I have a Python and a 50 ft tube. I could not do without it. I find it easy to operate. To create a syphon all you need to do is pump the priming pump a few times, as long as the end of the tube is lower than the aquarium's bottom. This difference in height also deterimes the speed of the water flow.
To get rid of the water when changing to another tank, I "walk" the tube: go the length of it from the gravel vacuum to the pump end while lifting the tube above my head so that all the water comes out of the pump end.


----------



## BettaBeats (Jan 14, 2010)

siphons work on gravity.
So, as long as the point of exit is lower than the start then the water will flow. The problems might be getting a good enough suction that the water flows past the equilibrium, and will the extra hose create more drag?


but it's gravity. and that shit don't stop.


----------



## KhuliLoachFan (Mar 8, 2008)

Drag/friction are not an issue for a liquid. Surface tension, yes. But not inside a tube like that. 

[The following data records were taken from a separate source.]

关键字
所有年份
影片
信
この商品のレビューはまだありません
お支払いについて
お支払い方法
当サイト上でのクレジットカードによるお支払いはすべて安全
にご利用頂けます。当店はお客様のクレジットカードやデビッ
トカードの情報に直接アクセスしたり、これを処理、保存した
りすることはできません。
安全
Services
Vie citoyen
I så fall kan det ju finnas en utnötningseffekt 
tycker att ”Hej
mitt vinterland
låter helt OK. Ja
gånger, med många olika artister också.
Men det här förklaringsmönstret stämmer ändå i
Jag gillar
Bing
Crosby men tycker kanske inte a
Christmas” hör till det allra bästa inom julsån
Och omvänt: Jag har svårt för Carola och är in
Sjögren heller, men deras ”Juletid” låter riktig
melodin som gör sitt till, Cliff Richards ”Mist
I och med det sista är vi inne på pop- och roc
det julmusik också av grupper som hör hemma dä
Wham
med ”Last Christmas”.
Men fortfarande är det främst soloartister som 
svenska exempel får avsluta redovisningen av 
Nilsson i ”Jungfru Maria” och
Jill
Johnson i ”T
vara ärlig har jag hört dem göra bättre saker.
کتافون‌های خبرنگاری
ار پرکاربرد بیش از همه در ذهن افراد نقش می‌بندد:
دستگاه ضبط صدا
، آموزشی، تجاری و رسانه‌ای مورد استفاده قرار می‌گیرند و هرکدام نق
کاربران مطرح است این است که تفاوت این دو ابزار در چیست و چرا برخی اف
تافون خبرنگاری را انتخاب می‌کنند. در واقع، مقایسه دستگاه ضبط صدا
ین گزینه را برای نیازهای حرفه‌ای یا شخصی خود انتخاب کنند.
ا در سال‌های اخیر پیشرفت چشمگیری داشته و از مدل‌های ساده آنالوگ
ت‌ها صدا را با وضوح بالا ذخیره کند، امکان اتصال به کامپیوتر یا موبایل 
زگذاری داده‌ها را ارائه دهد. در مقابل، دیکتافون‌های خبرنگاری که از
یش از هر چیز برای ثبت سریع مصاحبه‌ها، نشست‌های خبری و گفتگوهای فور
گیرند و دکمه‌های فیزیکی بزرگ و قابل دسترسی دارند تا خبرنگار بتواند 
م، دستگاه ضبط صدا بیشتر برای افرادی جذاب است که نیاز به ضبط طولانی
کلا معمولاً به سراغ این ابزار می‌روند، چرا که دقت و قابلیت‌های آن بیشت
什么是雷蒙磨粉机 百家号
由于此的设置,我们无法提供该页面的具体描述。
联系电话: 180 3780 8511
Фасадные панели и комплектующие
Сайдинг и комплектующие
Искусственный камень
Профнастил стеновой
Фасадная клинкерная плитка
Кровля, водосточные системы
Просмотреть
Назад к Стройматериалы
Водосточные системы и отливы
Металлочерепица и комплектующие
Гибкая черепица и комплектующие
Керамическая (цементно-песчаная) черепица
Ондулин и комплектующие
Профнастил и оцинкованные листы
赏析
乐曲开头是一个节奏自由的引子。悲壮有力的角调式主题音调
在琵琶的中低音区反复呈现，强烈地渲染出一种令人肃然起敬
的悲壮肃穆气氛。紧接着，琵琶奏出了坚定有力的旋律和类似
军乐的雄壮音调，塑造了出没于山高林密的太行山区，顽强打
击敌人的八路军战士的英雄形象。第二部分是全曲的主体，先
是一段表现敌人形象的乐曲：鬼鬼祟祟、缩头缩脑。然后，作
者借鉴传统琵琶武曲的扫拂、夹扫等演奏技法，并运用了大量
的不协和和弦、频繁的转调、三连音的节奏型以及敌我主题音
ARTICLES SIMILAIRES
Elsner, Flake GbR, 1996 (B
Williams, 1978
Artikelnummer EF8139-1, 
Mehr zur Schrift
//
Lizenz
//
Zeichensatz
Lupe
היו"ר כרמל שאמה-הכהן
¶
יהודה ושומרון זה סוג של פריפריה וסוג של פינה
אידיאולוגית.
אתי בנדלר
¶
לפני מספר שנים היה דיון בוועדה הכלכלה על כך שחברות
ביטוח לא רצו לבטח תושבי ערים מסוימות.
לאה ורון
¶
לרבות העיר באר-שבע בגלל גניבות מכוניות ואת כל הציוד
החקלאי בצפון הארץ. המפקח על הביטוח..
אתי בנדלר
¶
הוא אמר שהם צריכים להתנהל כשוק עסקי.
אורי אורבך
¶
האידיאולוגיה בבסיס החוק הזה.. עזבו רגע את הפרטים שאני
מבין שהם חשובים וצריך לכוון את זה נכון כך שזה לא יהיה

My technique for starting a siphon on a very long python gravel vac tube: put about 4 feet of the tubing inside your 20g+ aquarium, all underwater, and it should fill with water for you. Pinch or fold off the tubing at a point just outside the water. Now draw those four feet over the side of the tank, leaving the end of the vac underwater as you do this. Now release the pinched or folded area. You will have primed your very long hose and gravity-siphon action will do the rest.

W


----------



## MrCollings (Aug 13, 2010)

Riceburner said:


> I have a hose going from my tap to this...
> 
> 
> 
> ...


Has anyone found this, or anything like this at Home Depot, Home Hardware, Walmart, or Canadian Tire? I spent about 4 hours today going to each of them searching and searching but had no luck


----------



## BettaBeats (Jan 14, 2010)

MrCollings said:


> Has anyone found this, or anything like this at Home Depot, Home Hardware, Walmart, or Canadian Tire? I spent about 4 hours today going to each of them searching and searching but had no luck


its called a python - its made for aquariums. you will find it at an aquarium store.

not a hardware store.


----------



## pat3612 (Jan 29, 2008)

Big Als sells them and any other parts you need.


----------



## MrCollings (Aug 13, 2010)

BettaBeats said:


> its called a python - its made for aquariums. you will find it at an aquarium store.
> 
> not a hardware store.


lol i realize it's a part of a python, but someone said it was also the exact same part as a waterbed drainer/filler, so tried looking for one calling it a waterbed filler/drainer.... thought it would probably be cheaper...


----------